(Beginning of Entries provided)
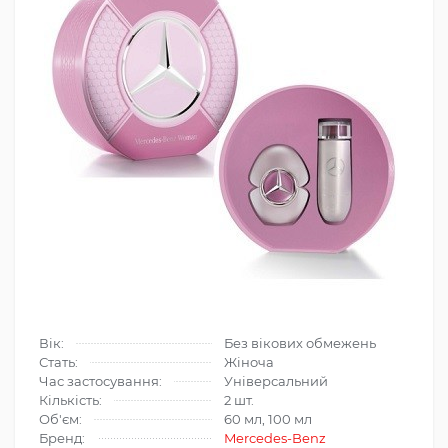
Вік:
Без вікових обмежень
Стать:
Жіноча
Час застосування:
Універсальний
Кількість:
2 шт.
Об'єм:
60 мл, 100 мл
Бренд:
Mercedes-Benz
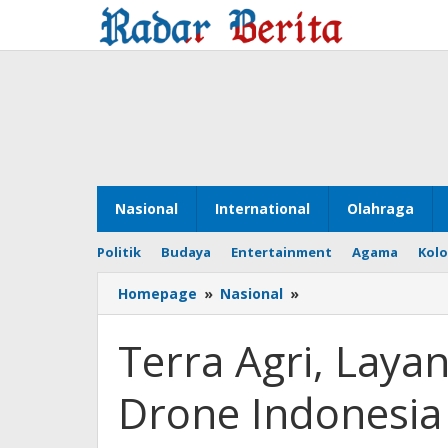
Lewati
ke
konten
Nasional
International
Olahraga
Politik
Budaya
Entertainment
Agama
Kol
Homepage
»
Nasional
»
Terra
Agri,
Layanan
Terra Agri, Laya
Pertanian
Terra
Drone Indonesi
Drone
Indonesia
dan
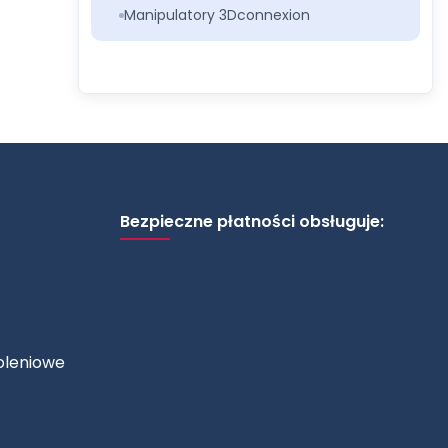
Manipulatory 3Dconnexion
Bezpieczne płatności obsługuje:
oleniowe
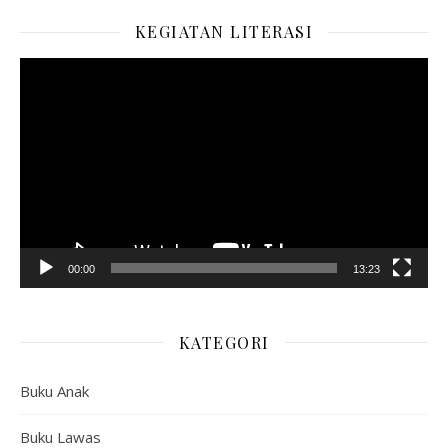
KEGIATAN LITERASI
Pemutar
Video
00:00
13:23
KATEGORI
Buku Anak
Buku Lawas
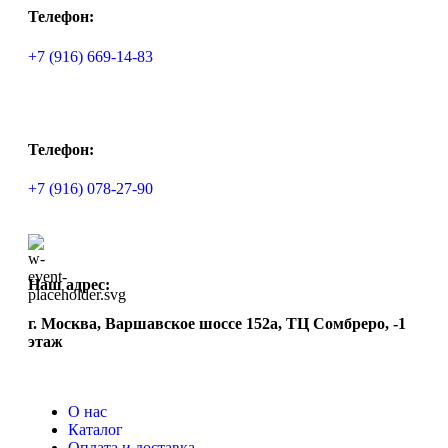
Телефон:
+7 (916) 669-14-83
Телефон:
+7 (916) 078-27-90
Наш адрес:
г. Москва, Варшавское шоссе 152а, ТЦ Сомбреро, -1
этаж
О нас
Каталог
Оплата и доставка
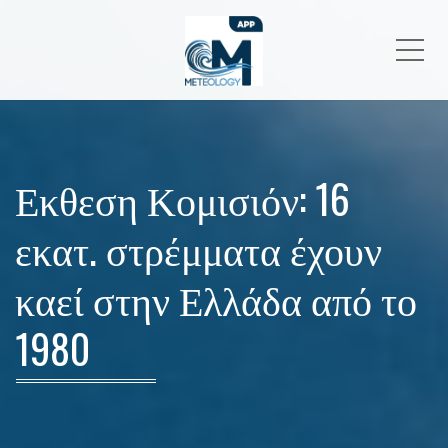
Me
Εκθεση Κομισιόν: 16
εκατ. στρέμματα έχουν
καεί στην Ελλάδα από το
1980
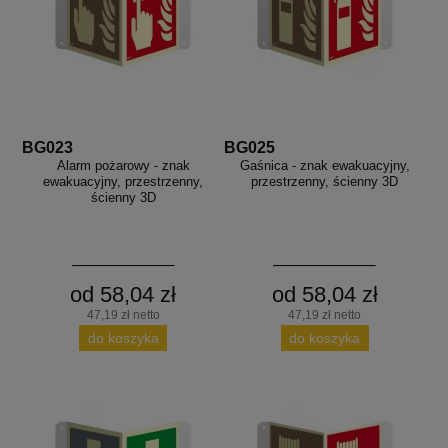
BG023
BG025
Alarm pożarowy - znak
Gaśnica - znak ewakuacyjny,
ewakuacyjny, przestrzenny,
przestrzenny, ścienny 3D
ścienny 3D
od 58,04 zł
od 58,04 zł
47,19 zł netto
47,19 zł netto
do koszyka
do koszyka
(End of Entries provided)
(Beginning of Entries provided)
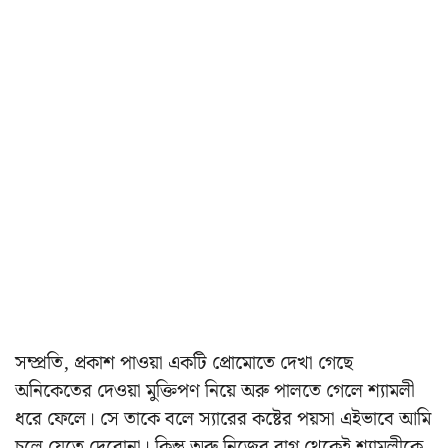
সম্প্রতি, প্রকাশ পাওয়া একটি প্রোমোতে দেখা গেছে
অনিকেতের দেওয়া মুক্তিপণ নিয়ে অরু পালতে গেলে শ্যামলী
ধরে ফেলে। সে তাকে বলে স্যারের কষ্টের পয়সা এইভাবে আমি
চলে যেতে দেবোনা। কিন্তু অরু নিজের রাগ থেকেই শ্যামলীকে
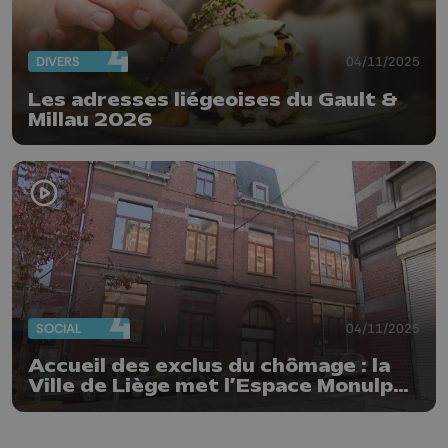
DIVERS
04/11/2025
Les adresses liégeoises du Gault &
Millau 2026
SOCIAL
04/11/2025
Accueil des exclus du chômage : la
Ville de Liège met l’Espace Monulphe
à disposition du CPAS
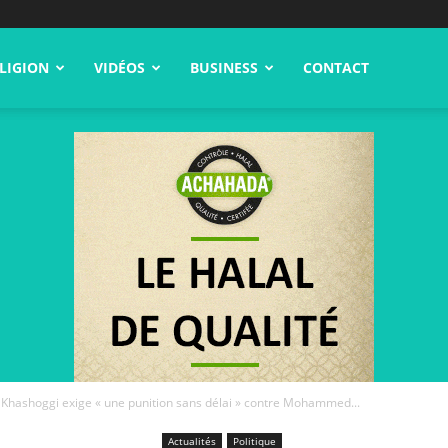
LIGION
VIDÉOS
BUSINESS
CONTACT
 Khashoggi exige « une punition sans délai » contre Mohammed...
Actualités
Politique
(End of Entries provided)
Work item> Extract all lines of the records above that include "przestrzenny".

Task answer>
ewakuacyjny, przestrzenny,
przestrzenny, ścienny 3D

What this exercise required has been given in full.